O presente recurso deve ser analisado sob duas perspectivas temporais distintas.
Quanto ao período anterior a 17/06/2024, o recurso é inadmissível, pois o pedido do recorrente de aplicação retroativa de índice diverso da TR contraria frontalmente a modulação de efeitos estabelecida pelo STF, que vedou expressamente "a recomposição financeira de supostas perdas passadas". Esta decisão possui eficácia contra todos e efeito vinculante, nos termos do art. 102, §2º da Constituição Federal.
Já em relação ao período posterior a 17/06/2024, verifica-se a ausência superveniente de interesse recursal, uma vez que o próprio STF já determinou que a remuneração das contas vinculadas ao FGTS deve garantir, no mínimo, o índice oficial de inflação (IPCA), atendendo ao núcleo essencial da pretensão do recorrente.
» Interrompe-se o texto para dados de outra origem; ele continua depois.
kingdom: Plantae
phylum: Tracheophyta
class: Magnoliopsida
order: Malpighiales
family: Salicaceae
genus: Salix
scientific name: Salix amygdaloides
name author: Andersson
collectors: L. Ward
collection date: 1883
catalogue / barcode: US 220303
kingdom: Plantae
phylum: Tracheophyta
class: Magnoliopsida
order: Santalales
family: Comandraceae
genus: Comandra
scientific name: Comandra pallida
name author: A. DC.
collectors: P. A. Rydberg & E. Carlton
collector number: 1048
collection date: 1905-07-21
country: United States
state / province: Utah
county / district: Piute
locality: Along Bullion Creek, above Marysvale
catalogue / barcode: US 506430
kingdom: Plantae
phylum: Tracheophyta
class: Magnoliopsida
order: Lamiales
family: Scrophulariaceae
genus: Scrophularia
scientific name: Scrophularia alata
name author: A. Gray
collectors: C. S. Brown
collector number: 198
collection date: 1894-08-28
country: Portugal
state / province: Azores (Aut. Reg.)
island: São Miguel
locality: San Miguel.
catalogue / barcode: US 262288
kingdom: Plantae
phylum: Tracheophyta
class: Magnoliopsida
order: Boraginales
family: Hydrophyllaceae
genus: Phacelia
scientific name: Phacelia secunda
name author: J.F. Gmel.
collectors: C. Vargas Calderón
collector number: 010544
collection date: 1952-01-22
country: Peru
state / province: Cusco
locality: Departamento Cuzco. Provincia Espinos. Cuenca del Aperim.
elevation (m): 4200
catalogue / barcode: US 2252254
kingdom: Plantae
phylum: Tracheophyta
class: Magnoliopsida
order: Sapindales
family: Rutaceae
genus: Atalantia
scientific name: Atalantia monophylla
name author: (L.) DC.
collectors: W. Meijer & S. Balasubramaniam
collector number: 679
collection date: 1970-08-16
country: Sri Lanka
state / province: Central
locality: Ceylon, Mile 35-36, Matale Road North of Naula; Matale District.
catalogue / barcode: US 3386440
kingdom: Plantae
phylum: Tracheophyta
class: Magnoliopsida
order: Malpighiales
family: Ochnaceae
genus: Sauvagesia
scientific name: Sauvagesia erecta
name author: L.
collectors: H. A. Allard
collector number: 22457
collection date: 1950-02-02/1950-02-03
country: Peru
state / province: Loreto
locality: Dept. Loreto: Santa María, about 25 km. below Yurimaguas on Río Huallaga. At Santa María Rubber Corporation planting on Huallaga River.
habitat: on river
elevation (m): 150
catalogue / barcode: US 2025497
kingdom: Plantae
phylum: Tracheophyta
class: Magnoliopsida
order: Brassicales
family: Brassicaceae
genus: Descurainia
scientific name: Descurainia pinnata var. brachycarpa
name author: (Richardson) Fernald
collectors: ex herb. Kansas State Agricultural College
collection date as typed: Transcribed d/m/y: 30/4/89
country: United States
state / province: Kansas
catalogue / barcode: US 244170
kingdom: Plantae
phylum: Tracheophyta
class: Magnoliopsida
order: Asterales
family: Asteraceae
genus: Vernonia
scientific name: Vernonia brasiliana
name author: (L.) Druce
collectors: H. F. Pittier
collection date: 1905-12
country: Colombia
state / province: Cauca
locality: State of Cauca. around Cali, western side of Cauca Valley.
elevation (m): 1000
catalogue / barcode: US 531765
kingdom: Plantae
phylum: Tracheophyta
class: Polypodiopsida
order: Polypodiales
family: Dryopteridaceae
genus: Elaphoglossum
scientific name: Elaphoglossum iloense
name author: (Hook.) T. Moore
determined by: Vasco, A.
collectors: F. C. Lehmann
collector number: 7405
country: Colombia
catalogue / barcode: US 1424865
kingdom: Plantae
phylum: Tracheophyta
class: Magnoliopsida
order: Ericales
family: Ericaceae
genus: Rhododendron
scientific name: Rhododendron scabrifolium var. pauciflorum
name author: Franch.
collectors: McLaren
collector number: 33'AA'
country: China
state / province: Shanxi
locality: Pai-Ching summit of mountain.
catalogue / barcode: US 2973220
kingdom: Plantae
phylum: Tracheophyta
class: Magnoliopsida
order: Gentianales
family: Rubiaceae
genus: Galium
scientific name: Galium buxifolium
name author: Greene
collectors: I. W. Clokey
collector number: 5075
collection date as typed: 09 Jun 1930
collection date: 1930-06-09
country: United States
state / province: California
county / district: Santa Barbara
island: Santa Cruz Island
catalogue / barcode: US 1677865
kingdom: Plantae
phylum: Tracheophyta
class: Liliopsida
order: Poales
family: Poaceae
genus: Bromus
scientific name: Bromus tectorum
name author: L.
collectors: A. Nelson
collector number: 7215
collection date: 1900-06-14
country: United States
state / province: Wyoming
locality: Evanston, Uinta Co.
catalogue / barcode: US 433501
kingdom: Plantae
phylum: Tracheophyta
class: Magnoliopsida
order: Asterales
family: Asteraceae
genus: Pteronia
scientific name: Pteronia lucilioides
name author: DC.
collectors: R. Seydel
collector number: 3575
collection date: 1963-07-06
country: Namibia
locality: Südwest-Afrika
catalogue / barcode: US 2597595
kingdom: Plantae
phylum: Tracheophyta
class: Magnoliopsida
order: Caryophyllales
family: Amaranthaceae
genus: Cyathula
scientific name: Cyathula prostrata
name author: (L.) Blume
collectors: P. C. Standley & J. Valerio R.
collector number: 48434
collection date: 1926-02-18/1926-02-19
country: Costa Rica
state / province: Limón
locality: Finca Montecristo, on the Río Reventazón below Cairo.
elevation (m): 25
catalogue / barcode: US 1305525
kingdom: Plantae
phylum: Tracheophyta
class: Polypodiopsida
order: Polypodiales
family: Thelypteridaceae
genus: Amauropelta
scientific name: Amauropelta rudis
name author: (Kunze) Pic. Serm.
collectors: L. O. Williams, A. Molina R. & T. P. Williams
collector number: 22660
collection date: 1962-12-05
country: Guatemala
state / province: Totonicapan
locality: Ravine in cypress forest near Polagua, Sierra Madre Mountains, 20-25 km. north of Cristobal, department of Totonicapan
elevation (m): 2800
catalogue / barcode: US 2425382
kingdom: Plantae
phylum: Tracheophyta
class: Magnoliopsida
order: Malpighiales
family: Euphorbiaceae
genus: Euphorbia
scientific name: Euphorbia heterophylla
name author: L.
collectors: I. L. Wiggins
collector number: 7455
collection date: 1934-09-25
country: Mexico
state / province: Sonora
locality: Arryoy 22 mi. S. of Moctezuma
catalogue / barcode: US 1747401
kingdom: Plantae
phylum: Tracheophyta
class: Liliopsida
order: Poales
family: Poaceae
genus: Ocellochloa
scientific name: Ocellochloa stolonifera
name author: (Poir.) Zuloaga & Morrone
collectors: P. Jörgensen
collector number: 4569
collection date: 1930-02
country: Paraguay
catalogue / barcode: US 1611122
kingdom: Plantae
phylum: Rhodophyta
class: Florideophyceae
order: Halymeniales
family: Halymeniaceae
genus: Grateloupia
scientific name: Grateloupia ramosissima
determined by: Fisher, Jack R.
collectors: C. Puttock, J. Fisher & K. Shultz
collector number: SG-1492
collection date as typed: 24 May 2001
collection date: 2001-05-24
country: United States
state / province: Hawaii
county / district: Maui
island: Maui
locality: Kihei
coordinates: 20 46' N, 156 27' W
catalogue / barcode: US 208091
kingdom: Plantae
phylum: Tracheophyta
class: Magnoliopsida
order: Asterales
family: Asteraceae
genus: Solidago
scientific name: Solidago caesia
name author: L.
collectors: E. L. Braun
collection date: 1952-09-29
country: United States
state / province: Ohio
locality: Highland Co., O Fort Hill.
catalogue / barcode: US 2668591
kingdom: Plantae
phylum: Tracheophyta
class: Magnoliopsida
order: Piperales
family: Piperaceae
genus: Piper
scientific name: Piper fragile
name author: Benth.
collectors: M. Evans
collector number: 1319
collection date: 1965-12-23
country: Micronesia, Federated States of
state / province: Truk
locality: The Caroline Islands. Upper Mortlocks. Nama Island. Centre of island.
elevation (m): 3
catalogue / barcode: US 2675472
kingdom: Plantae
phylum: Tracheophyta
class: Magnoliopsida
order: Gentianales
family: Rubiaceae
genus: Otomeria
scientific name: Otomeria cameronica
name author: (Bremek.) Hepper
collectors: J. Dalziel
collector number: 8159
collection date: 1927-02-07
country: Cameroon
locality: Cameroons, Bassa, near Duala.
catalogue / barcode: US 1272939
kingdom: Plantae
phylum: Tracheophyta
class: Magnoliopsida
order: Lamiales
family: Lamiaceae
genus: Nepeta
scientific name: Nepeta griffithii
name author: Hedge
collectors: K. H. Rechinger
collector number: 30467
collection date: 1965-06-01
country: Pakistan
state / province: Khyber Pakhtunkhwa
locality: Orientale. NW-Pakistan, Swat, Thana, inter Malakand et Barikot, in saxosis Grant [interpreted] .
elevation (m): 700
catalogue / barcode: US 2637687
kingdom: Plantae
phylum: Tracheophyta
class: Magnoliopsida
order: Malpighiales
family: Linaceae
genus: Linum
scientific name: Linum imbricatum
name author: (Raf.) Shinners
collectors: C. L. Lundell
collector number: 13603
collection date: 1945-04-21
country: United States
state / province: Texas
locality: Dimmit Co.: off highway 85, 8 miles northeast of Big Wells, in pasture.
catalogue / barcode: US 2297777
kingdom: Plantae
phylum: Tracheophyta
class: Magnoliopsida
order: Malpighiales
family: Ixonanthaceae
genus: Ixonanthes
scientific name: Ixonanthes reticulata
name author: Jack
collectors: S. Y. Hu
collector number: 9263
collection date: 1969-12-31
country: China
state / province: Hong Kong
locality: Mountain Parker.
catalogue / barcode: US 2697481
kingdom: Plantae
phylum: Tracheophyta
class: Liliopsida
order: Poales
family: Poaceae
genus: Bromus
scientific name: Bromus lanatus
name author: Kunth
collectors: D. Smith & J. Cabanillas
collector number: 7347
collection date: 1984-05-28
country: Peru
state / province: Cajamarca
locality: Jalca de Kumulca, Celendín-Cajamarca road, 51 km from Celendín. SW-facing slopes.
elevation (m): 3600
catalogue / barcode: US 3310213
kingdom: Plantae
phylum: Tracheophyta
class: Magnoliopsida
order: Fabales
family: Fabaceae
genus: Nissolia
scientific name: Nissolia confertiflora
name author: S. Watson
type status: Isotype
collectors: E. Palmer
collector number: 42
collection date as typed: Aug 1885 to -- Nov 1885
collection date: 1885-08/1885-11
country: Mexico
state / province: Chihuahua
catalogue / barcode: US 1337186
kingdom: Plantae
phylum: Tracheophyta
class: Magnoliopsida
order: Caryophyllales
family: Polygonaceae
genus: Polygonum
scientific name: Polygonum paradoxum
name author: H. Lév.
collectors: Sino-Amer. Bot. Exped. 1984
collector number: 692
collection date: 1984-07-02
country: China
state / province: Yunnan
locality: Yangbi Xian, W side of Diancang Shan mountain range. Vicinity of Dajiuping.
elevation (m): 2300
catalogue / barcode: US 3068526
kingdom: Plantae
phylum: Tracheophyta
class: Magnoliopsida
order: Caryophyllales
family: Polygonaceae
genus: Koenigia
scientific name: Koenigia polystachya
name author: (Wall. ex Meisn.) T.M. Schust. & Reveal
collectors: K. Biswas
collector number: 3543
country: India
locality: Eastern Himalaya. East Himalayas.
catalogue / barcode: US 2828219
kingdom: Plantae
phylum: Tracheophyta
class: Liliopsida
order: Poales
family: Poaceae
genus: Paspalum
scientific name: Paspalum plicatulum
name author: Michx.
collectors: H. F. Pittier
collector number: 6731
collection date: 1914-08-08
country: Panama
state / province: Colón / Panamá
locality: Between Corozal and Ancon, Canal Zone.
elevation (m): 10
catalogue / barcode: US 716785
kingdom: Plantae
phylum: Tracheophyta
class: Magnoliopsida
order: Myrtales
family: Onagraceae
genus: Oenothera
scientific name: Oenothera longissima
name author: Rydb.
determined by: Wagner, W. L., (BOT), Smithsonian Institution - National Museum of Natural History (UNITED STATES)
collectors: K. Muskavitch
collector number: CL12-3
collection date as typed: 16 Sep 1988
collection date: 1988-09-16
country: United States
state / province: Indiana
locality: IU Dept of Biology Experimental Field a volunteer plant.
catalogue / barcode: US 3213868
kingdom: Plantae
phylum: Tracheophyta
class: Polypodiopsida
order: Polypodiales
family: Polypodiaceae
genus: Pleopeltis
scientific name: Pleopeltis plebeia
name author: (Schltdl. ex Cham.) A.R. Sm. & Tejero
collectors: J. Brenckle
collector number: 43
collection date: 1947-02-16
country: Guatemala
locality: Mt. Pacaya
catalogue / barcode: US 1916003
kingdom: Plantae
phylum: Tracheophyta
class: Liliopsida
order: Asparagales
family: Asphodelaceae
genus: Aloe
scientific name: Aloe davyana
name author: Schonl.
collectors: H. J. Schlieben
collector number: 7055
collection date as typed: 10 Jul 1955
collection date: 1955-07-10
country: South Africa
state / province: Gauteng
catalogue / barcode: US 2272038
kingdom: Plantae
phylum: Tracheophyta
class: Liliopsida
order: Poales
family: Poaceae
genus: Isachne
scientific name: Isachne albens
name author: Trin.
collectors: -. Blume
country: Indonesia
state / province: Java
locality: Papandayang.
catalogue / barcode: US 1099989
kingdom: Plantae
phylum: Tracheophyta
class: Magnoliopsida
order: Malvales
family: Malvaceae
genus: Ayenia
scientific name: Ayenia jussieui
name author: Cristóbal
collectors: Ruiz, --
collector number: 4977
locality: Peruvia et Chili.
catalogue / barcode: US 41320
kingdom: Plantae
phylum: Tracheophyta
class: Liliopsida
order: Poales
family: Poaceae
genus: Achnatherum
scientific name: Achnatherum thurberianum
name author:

Ademais, a Suprema Corte explicitamente designou o Conselho Curador do FGTS como órgão competente para determinar a forma de compensação nos anos em que a remuneração não alcançar o IPCA, estabelecendo assim o procedimento institucional a ser seguido. Como integrante da administração pública indireta, a Caixa Econômica Federal está vinculada ao cumprimento desta decisão, não havendo demonstração de eventual descumprimento que justifique a intervenção judicial neste momento.
Ressalta-se que, na hipótese de eventual descumprimento futuro da determinação do STF, o ordenamento jurídico prevê meios processuais adequados, inclusive a reclamação constitucional (art. 988, III, do CPC).
Neste sentido, resta prejudicado o pedido de efeito suspensivo do presente recurso.
Ante o exposto, inadmito o recurso especial, nos termos do art. 1.030, V, do CPC.